0

I have noticed that SARIMAX model in statsmodels does not produce the expected (correct) fittedvalues when the model is specified as an ARMA. Below is an example showing the discrepancy between what I expected and the value fitted by the SARIMAX model.

Code:

import pandas as pd
import statsmodels.api as sm


def sarimax_model():

index = pd.period_range(start='2000', periods=4, freq='A')
original_observations = pd.Series([1.2, 1.5, 1.0, 0.8], index=index)
mod = sm.tsa.SARIMAX(original_observations, order=(1, 0, 1))
res = mod.fit()

print("Input data:\n", original_observations)
print("Model parameters:\n", res.params, "\n")
print("Model residuals:\n", res.resid, "\n")
print("Fitted values:\n", res.fittedvalues, "\n")

# Expected value for 2001
# val_2001 = 0.948959 * 1.200000 + (-0.044637) * 1.200000
val_2001 = res.arparams*res.data.endog[0] + res.maparams*res.resid[0]

print("Expected fitted values for 2001:", "\n", val_2001, "\n")


if __name__ == '__main__':
    sarimax_model()

Output:

Model parameters:
 ar.L1     0.948959
ma.L1    -0.044637
sigma2    0.121073
dtype: float64 

Model residuals:
 2000    1.200000
2001    0.367058
2002   -0.407083
2003   -0.167130
Freq: A-DEC, dtype: float64 

Fitted values:
 2000    0.000000
2001    1.132942
2002    1.407083
2003    0.967130
Freq: A-DEC, dtype: float64 

Expected fitted values for 2001: 
 [1.08518626]

I wonder if I am missing something here, or the SARIMAX model is simply incorrect. The SARIMAX model produces the correct answer when it is constructed as an AR.

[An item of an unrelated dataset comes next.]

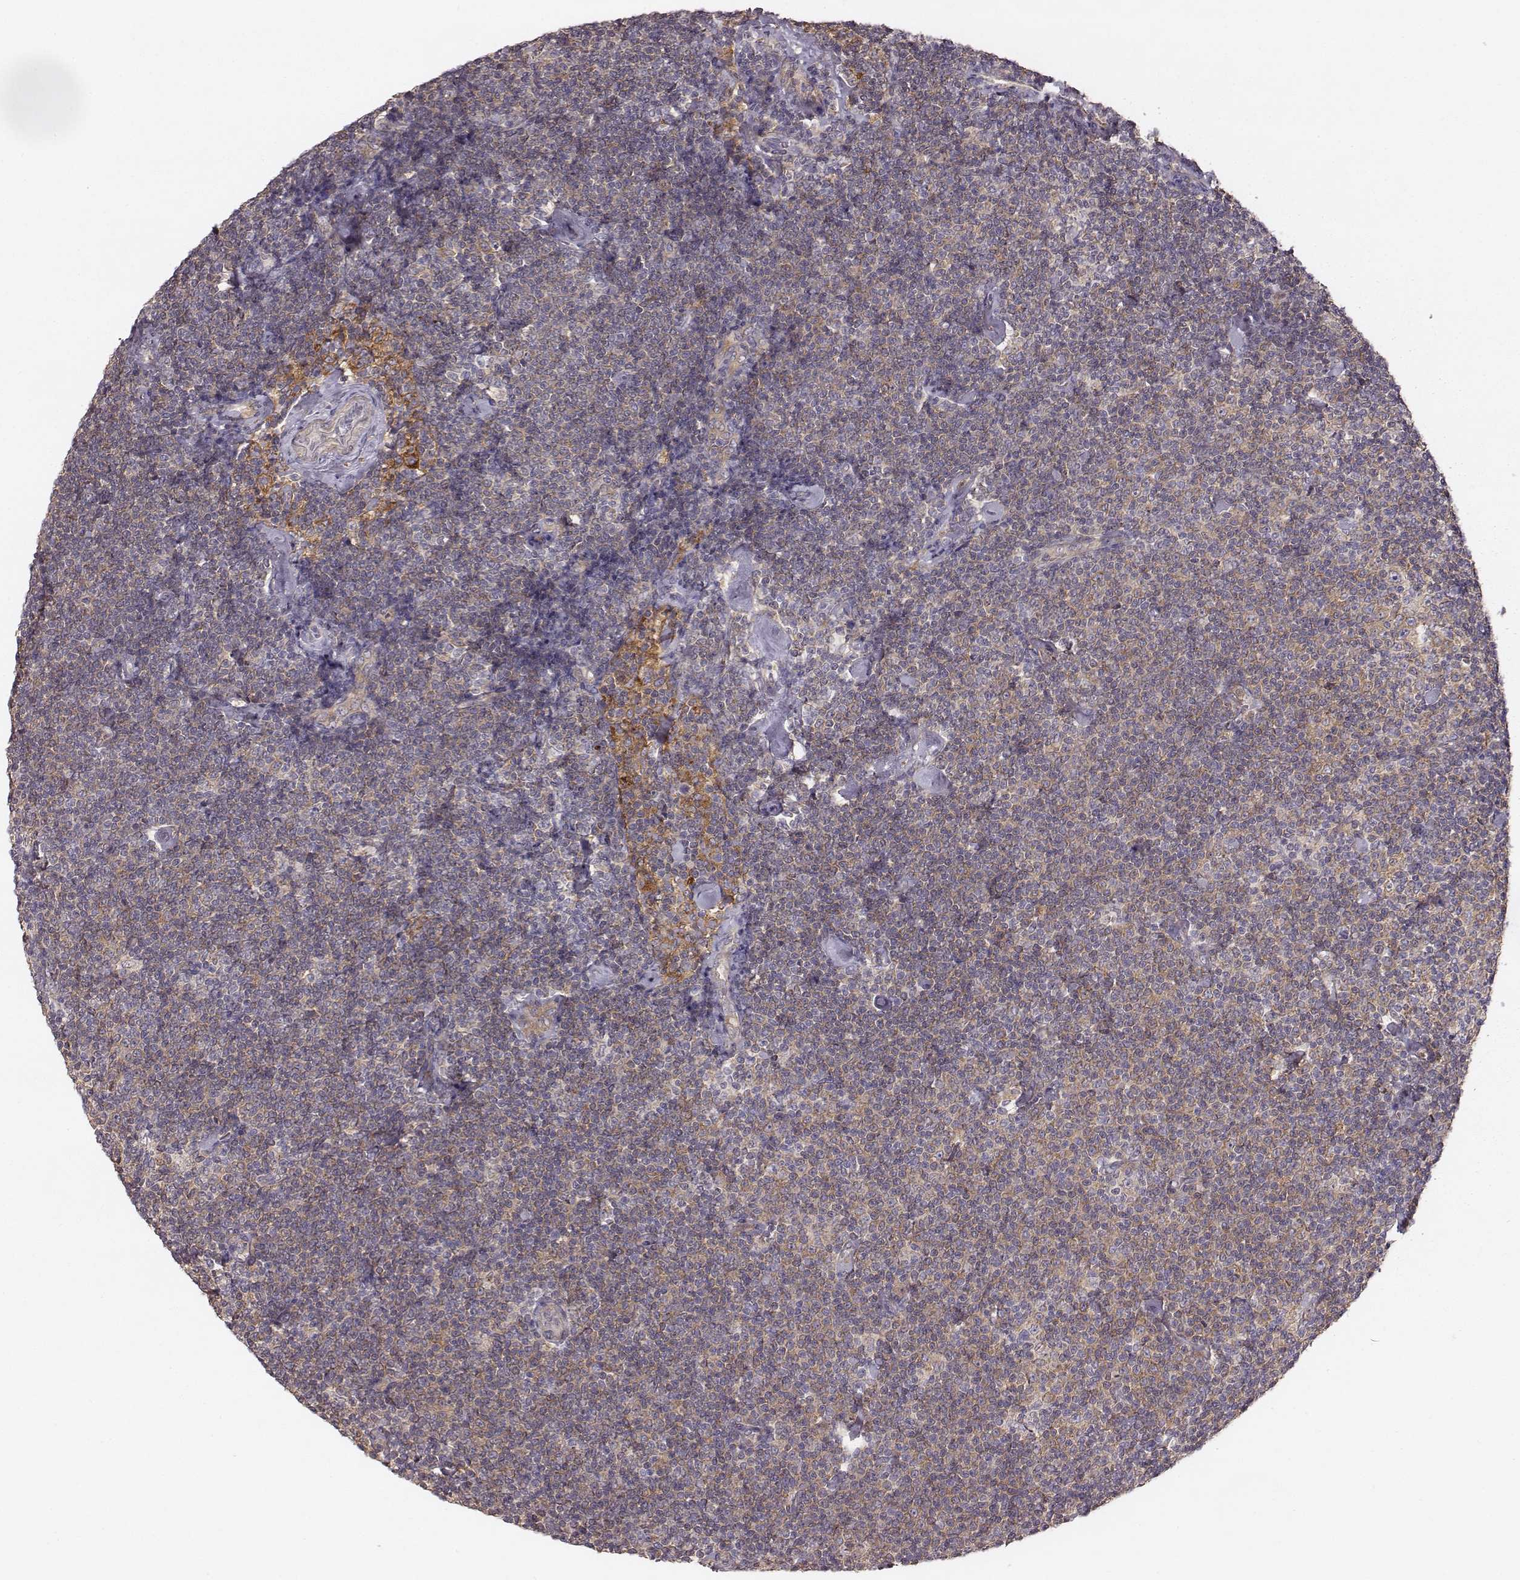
{"staining": {"intensity": "moderate", "quantity": "25%-75%", "location": "cytoplasmic/membranous"}, "tissue": "lymphoma", "cell_type": "Tumor cells", "image_type": "cancer", "snomed": [{"axis": "morphology", "description": "Malignant lymphoma, non-Hodgkin's type, Low grade"}, {"axis": "topography", "description": "Lymph node"}], "caption": "A medium amount of moderate cytoplasmic/membranous positivity is appreciated in about 25%-75% of tumor cells in lymphoma tissue. (Brightfield microscopy of DAB IHC at high magnification).", "gene": "VPS26A", "patient": {"sex": "male", "age": 81}}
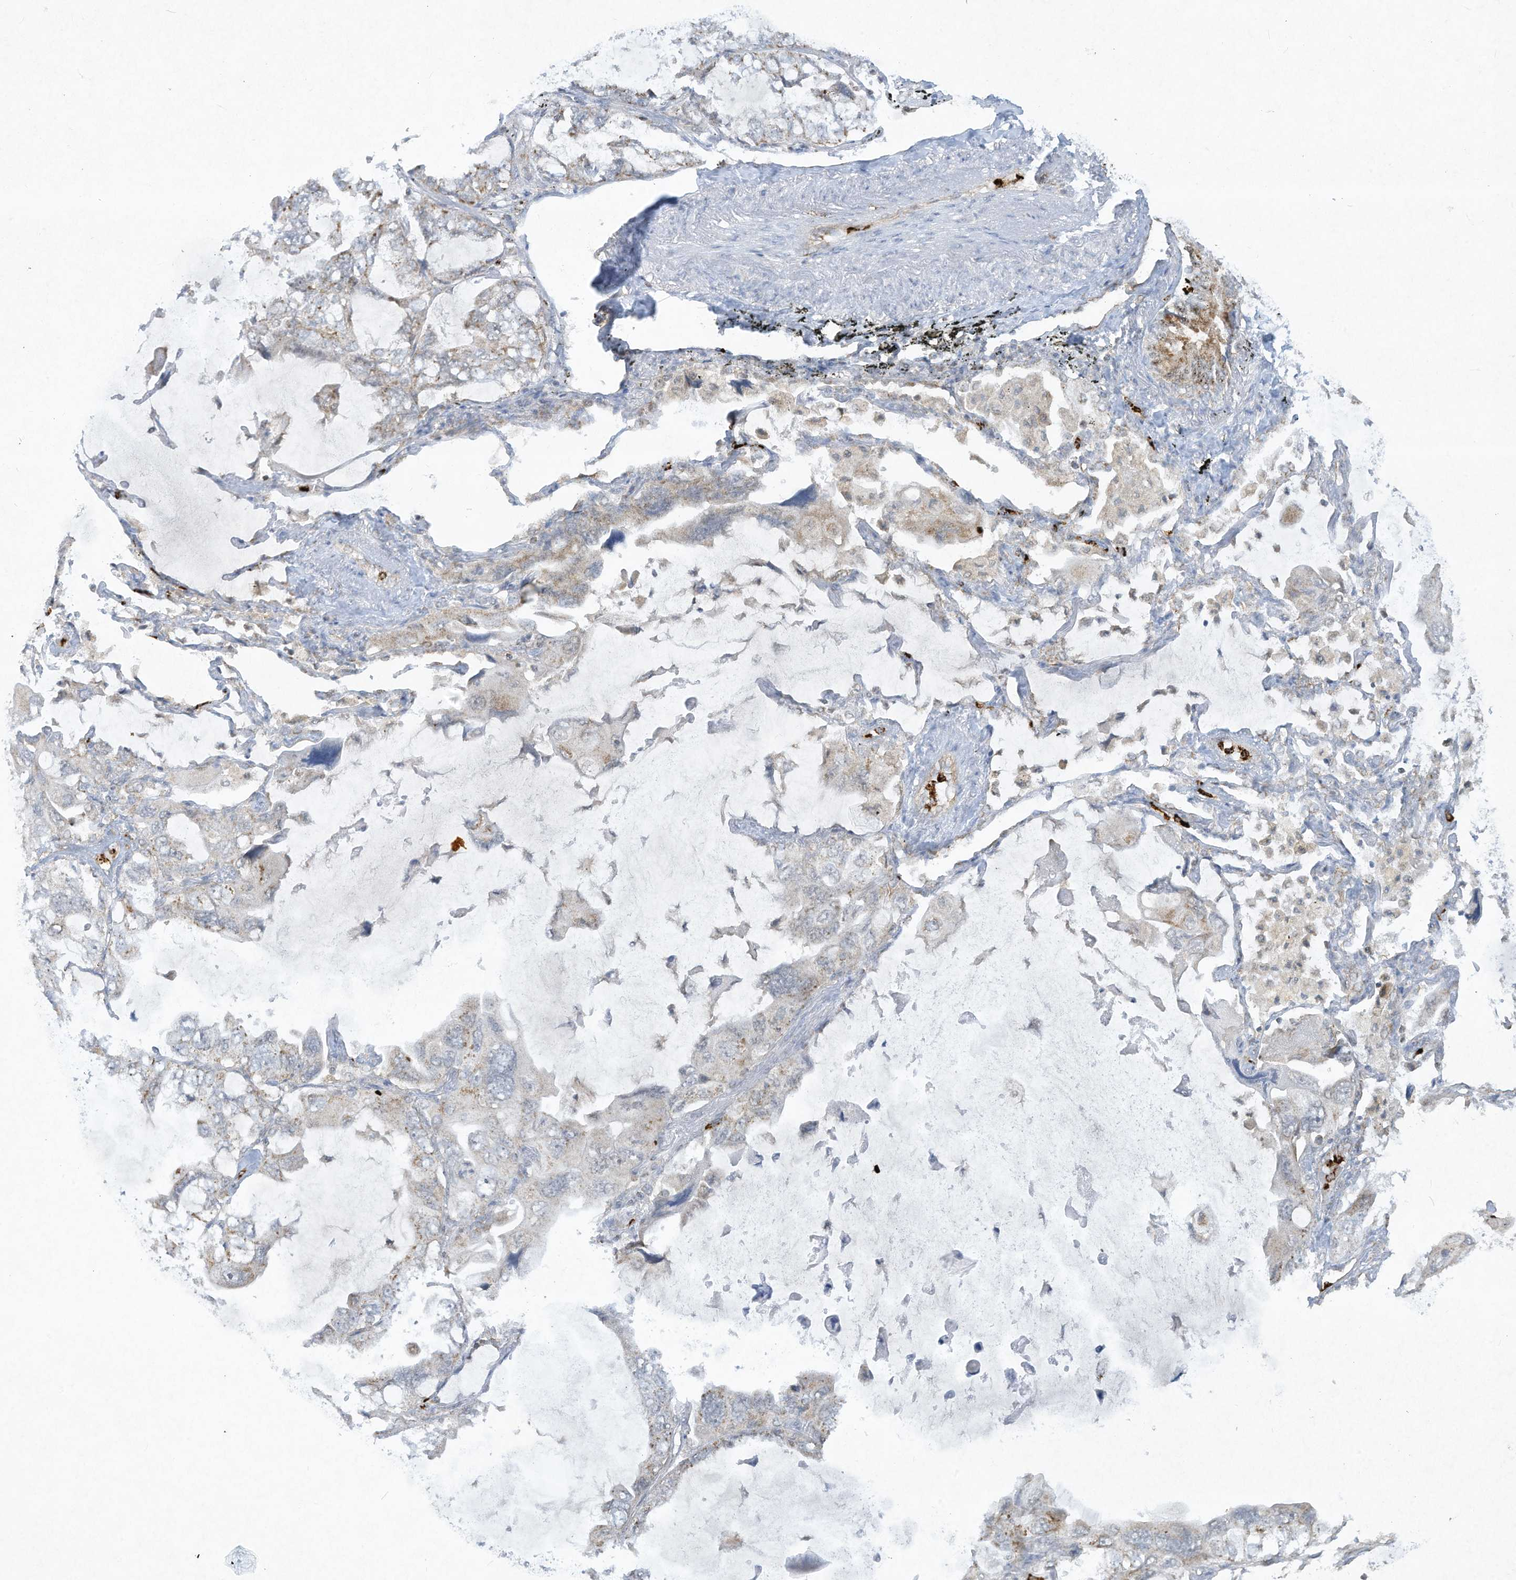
{"staining": {"intensity": "weak", "quantity": "<25%", "location": "cytoplasmic/membranous"}, "tissue": "lung cancer", "cell_type": "Tumor cells", "image_type": "cancer", "snomed": [{"axis": "morphology", "description": "Squamous cell carcinoma, NOS"}, {"axis": "topography", "description": "Lung"}], "caption": "Protein analysis of lung squamous cell carcinoma shows no significant staining in tumor cells.", "gene": "CHRNA4", "patient": {"sex": "female", "age": 73}}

Glad to join this community.

Solo :)

Solo
  • 1
  • 2
  • Thanks for the link @cfulton. At the beginning of the sample the error term is unknown (or the estimate of the error is inaccurate) and the optimal parameters of the model are also unknown. Hence, the predictions at the beginning of the sample are affected by inaccurate estimates of the errors and non-optimal parameters. Why aren't the fitted values recalculated with optimal parameter values? I understand this cannot be done (or meaningless) for forecasting, but for a training sample (historical data) this seems reasonable if the aim is to find the best fitted values. Solo :) – Solo Jul 28 '21 at 07:25
  • For a results object constructed using `fit`, all output is computed using the optimal parameters. For time series models in Statsmodels, `fittedvalues` is defined to be the one-step-ahead predictions, and `resid` is defined to be the one-step-ahead prediction error. The issue here is that `resid` simply does not correspond to the best estimate of the MA error term at the beginning of the sample. This is just by definition and is the nature of MA processes, and there is nothing that can be done about it. It is not because things aren't computed using optimal parameters. – cfulton Jul 28 '21 at 23:39
  • Thank you @cfulton! Solo :) – Solo Jul 29 '21 at 00:11

0 Answers0